Copy every line of the material below verbatim, keeping each line break in place.

*** DATA EXTRACTS Section Begins ***

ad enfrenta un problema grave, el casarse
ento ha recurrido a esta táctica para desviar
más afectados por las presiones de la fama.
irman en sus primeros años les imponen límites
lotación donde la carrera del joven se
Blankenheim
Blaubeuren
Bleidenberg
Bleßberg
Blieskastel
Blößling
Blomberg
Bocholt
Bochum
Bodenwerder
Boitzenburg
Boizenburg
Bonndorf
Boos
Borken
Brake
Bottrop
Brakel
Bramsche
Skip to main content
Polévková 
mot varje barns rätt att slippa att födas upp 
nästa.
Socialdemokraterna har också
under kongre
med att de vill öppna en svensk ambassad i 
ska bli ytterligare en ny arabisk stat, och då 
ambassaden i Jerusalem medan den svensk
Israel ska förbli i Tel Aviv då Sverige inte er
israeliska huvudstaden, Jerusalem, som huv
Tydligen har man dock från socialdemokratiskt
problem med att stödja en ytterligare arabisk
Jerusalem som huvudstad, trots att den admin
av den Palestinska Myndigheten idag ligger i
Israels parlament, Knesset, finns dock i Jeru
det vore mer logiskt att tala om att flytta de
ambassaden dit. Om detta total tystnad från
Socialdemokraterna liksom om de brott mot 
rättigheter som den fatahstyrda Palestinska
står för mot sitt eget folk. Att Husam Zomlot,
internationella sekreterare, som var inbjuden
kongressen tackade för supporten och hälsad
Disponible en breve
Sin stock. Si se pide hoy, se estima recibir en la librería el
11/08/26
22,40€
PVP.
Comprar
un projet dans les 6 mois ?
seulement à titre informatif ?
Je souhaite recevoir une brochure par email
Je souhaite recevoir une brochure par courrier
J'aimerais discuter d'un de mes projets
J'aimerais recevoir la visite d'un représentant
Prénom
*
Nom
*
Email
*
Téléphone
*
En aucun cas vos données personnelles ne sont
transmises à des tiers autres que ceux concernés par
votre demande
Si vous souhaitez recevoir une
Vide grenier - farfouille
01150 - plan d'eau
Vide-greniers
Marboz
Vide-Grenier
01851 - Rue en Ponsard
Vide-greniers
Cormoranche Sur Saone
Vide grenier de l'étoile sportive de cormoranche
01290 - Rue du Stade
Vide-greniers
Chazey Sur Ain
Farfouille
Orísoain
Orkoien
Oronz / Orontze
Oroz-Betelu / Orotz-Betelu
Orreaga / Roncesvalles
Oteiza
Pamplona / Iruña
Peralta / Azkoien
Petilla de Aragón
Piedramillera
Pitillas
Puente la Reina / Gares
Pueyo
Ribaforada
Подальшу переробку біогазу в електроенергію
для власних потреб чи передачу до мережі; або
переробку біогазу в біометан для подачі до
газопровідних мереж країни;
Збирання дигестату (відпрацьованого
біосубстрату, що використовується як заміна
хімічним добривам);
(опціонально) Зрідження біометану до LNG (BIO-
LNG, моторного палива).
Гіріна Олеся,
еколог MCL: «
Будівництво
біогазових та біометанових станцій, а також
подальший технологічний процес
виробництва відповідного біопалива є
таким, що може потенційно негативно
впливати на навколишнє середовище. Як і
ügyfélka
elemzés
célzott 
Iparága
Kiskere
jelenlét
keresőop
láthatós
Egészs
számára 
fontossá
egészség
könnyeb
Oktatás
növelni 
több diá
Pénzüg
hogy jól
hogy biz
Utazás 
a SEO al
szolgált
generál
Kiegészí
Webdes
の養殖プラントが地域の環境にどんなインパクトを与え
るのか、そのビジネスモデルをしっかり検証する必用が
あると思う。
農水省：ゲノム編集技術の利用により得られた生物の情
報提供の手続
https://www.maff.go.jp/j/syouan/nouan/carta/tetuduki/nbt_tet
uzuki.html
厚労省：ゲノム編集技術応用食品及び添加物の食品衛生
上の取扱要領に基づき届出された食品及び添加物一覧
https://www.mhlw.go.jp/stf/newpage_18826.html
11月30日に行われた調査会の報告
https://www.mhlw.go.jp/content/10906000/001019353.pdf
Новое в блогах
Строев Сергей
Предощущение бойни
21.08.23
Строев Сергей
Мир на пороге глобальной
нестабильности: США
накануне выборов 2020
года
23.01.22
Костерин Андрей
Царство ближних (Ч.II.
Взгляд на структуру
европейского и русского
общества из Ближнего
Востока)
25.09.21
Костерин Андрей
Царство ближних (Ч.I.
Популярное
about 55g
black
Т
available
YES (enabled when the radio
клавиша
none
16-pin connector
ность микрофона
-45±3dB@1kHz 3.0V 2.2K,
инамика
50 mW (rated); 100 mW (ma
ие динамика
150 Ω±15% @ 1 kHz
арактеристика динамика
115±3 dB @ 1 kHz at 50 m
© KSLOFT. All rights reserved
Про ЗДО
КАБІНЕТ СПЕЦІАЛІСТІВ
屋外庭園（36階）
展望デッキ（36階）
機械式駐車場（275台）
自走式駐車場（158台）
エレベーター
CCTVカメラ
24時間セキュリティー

*** DATA EXTRACTS Section Ends ***

▶ **WRITTEN SOLUTION**:
ad enfrenta un problema grave, el casarse
ento ha recurrido a esta táctica para desviar
más afectados por las presiones de la fama.
irman en sus primeros años les imponen límites
lotación donde la carrera del joven se
Blankenheim
Blaubeuren
Bleidenberg
Bleßberg
Blieskastel
Blößling
Blomberg
Bocholt
Bochum
Bodenwerder
Boitzenburg
Boizenburg
Bonndorf
Boos
Borken
Brake
Bottrop
Brakel
Bramsche
Skip to main content
Polévková 
mot varje barns rätt att slippa att födas upp 
nästa.
Socialdemokraterna har också
under kongre
med att de vill öppna en svensk ambassad i 
ska bli ytterligare en ny arabisk stat, och då 
ambassaden i Jerusalem medan den svensk
Israel ska förbli i Tel Aviv då Sverige inte er
israeliska huvudstaden, Jerusalem, som huv
Tydligen har man dock från socialdemokratiskt
problem med att stödja en ytterligare arabisk
Jerusalem som huvudstad, trots att den admin
av den Palestinska Myndigheten idag ligger i
Israels parlament, Knesset, finns dock i Jeru
det vore mer logiskt att tala om att flytta de
ambassaden dit. Om detta total tystnad från
Socialdemokraterna liksom om de brott mot 
rättigheter som den fatahstyrda Palestinska
står för mot sitt eget folk. Att Husam Zomlot,
internationella sekreterare, som var inbjuden
kongressen tackade för supporten och hälsad
Disponible en breve
Sin stock. Si se pide hoy, se estima recibir en la librería el
11/08/26
22,40€
PVP.
Comprar
un projet dans les 6 mois ?
seulement à titre informatif ?
Je souhaite recevoir une brochure par email
Je souhaite recevoir une brochure par courrier
J'aimerais discuter d'un de mes projets
J'aimerais recevoir la visite d'un représentant
Prénom
*
Nom
*
Email
*
Téléphone
*
En aucun cas vos données personnelles ne sont
transmises à des tiers autres que ceux concernés par
votre demande
Si vous souhaitez recevoir une
Vide grenier - farfouille
01150 - plan d'eau
Vide-greniers
Marboz
Vide-Grenier
01851 - Rue en Ponsard
Vide-greniers
Cormoranche Sur Saone
Vide grenier de l'étoile sportive de cormoranche
01290 - Rue du Stade
Vide-greniers
Chazey Sur Ain
Farfouille
Orísoain
Orkoien
Oronz / Orontze
Oroz-Betelu / Orotz-Betelu
Orreaga / Roncesvalles
Oteiza
Pamplona / Iruña
Peralta / Azkoien
Petilla de Aragón
Piedramillera
Pitillas
Puente la Reina / Gares
Pueyo
Ribaforada
Подальшу переробку біогазу в електроенергію
для власних потреб чи передачу до мережі; або
переробку біогазу в біометан для подачі до
газопровідних мереж країни;
Збирання дигестату (відпрацьованого
біосубстрату, що використовується як заміна
хімічним добривам);
(опціонально) Зрідження біометану до LNG (BIO-
LNG, моторного палива).
Гіріна Олеся,
еколог MCL: «
Будівництво
біогазових та біометанових станцій, а також
подальший технологічний процес
виробництва відповідного біопалива є
таким, що може потенційно негативно
впливати на навколишнє середовище. Як і
ügyfélka
elemzés
célzott 
Iparága
Kiskere
jelenlét
keresőop
láthatós
Egészs
számára 
fontossá
egészség
könnyeb
Oktatás
növelni 
több diá
Pénzüg
hogy jól
hogy biz
Utazás 
a SEO al
szolgált
generál
Kiegészí
Webdes
の養殖プラントが地域の環境にどんなインパクトを与え
るのか、そのビジネスモデルをしっかり検証する必用が
あると思う。
農水省：ゲノム編集技術の利用により得られた生物の情
報提供の手続
https://www.maff.go.jp/j/syouan/nouan/carta/tetuduki/nbt_tet
uzuki.html
厚労省：ゲノム編集技術応用食品及び添加物の食品衛生
上の取扱要領に基づき届出された食品及び添加物一覧
https://www.mhlw.go.jp/stf/newpage_18826.html
11月30日に行われた調査会の報告
https://www.mhlw.go.jp/content/10906000/001019353.pdf
Новое в блогах
Строев Сергей
Предощущение бойни
21.08.23
Строев Сергей
Мир на пороге глобальной
нестабильности: США
накануне выборов 2020
года
23.01.22
Костерин Андрей
Царство ближних (Ч.II.
Взгляд на структуру
европейского и русского
общества из Ближнего
Востока)
25.09.21
Костерин Андрей
Царство ближних (Ч.I.
Популярное
about 55g
black
Т
available
YES (enabled when the radio
клавиша
none
16-pin connector
ность микрофона
-45±3dB@1kHz 3.0V 2.2K,
инамика
50 mW (rated); 100 mW (ma
ие динамика
150 Ω±15% @ 1 kHz
арактеристика динамика
115±3 dB @ 1 kHz at 50 m
© KSLOFT. All rights reserved
Про ЗДО
КАБІНЕТ СПЕЦІАЛІСТІВ
屋外庭園（36階）
展望デッキ（36階）
機械式駐車場（275台）
自走式駐車場（158台）
エレベーター
CCTVカメラ
24時間セキュリティー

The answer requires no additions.